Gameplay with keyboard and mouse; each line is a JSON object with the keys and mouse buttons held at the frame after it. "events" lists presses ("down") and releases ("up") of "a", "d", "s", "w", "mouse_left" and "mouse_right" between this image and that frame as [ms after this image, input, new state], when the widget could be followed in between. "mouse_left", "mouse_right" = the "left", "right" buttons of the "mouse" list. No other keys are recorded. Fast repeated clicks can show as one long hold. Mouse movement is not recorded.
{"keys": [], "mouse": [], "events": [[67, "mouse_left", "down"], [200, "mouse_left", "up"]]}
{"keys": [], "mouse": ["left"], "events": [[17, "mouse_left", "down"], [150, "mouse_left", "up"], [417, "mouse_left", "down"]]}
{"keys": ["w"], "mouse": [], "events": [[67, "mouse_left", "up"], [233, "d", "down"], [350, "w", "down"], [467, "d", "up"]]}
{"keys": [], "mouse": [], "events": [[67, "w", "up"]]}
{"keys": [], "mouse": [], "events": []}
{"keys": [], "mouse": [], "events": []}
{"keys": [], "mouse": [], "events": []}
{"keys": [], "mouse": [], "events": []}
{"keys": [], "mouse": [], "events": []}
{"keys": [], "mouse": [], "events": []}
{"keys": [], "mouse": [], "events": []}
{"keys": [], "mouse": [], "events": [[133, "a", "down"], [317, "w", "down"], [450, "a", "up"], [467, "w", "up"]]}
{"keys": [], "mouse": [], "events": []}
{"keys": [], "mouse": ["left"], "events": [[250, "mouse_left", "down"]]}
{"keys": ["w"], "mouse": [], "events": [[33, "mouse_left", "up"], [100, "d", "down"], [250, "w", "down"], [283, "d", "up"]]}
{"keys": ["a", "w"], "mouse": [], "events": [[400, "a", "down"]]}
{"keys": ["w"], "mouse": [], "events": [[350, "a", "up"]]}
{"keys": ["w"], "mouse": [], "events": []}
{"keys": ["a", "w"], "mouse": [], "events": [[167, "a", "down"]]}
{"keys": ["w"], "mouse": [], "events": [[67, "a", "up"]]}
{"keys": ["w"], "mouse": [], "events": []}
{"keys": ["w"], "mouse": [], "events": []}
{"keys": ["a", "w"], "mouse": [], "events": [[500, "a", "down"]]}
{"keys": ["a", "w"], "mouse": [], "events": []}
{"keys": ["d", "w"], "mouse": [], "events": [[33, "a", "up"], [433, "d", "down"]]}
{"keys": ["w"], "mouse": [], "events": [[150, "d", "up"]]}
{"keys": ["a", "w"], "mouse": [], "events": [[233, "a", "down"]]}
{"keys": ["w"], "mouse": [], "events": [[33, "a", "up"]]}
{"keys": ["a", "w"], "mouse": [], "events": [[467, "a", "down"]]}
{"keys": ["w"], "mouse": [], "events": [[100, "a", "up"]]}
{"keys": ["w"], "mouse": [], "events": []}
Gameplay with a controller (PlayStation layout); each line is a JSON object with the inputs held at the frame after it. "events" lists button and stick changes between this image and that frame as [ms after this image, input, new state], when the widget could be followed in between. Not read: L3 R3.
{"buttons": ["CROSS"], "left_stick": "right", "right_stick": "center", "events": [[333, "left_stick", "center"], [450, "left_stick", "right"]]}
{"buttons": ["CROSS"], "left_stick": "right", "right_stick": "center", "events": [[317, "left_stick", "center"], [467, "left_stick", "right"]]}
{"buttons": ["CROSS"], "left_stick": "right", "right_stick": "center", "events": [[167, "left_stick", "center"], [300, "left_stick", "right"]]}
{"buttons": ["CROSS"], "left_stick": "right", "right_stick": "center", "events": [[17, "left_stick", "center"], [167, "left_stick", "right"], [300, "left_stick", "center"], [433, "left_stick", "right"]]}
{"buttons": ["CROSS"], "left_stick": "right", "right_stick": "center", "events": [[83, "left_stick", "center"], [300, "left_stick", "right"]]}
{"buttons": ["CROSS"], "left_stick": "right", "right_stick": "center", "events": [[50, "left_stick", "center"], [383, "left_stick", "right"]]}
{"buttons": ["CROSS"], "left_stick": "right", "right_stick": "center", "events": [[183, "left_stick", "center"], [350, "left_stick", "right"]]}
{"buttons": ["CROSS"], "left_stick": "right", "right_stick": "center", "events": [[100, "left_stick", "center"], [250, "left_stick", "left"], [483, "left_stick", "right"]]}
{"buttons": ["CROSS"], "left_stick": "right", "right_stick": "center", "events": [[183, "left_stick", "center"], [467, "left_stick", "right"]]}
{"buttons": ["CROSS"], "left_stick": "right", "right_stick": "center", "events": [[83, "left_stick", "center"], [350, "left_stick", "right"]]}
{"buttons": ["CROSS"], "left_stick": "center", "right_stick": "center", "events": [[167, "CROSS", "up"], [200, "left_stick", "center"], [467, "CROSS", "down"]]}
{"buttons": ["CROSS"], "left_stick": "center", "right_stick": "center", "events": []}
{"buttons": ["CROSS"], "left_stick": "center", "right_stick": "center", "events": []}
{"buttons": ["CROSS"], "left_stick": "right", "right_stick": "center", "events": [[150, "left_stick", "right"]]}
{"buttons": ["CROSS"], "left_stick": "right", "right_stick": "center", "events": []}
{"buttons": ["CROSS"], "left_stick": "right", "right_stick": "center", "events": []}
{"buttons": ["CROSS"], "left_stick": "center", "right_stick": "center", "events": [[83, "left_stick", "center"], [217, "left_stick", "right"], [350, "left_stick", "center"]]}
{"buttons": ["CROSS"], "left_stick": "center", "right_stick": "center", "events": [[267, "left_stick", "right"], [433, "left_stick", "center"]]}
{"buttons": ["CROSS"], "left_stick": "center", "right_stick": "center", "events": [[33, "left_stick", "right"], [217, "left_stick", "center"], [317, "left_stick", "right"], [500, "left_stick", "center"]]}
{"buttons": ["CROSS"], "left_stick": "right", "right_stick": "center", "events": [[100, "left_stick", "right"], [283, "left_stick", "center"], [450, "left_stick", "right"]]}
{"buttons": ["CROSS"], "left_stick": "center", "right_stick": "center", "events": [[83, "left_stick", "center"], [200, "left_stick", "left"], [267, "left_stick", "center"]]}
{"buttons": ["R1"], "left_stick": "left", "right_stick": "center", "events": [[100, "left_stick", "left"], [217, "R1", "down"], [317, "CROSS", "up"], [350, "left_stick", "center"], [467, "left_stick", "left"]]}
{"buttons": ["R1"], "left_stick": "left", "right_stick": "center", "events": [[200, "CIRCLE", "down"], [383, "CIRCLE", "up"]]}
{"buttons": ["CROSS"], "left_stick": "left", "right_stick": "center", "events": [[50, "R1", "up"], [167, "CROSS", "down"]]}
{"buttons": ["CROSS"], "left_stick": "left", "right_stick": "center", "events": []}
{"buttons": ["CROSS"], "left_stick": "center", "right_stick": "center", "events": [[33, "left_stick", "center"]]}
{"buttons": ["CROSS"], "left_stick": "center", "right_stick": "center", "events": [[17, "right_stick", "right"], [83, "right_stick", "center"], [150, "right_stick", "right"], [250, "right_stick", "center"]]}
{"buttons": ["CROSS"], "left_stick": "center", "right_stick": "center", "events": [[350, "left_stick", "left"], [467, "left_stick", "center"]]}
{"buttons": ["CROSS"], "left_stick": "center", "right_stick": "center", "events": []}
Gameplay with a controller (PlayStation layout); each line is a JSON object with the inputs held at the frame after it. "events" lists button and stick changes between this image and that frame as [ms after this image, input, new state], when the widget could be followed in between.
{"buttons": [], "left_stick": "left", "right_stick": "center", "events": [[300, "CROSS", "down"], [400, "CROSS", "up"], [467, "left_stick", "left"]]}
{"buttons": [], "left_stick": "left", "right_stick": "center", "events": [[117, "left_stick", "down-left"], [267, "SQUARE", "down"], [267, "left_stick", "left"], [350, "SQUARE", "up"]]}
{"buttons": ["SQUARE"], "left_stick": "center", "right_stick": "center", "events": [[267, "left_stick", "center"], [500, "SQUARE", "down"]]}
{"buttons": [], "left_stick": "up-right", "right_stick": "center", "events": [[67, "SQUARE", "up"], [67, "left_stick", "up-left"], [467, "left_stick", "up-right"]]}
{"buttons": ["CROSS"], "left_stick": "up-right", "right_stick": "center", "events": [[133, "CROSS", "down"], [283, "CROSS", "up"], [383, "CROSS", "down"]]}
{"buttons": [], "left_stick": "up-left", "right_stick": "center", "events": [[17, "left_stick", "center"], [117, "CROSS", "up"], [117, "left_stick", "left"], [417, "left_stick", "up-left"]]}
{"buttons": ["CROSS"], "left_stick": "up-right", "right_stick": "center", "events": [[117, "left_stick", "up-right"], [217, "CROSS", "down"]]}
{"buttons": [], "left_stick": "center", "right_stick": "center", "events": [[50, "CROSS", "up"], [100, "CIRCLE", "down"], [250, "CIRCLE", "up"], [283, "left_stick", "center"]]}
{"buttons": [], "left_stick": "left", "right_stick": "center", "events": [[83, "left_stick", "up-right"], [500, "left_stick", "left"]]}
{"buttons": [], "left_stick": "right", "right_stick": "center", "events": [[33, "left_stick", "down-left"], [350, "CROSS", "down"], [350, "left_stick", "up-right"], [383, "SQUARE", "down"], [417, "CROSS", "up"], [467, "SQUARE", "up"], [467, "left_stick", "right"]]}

______

WHAT TO PRODUCE - If a line of the listing above contains "inputs", pick it out and copy it.

THE COMPLETED TASK -
Gameplay with a controller (PlayStation layout); each line is a JSON object with the inputs held at the frame after it. "events" lists button and stick changes between this image and that frame as [ms after this image, input, new state], when the widget could be followed in between. Not read: L3 R3.
Gameplay with a controller (PlayStation layout); each line is a JSON object with the inputs held at the frame after it. "events" lists button and stick changes between this image and that frame as [ms after this image, input, new state], when the widget could be followed in between.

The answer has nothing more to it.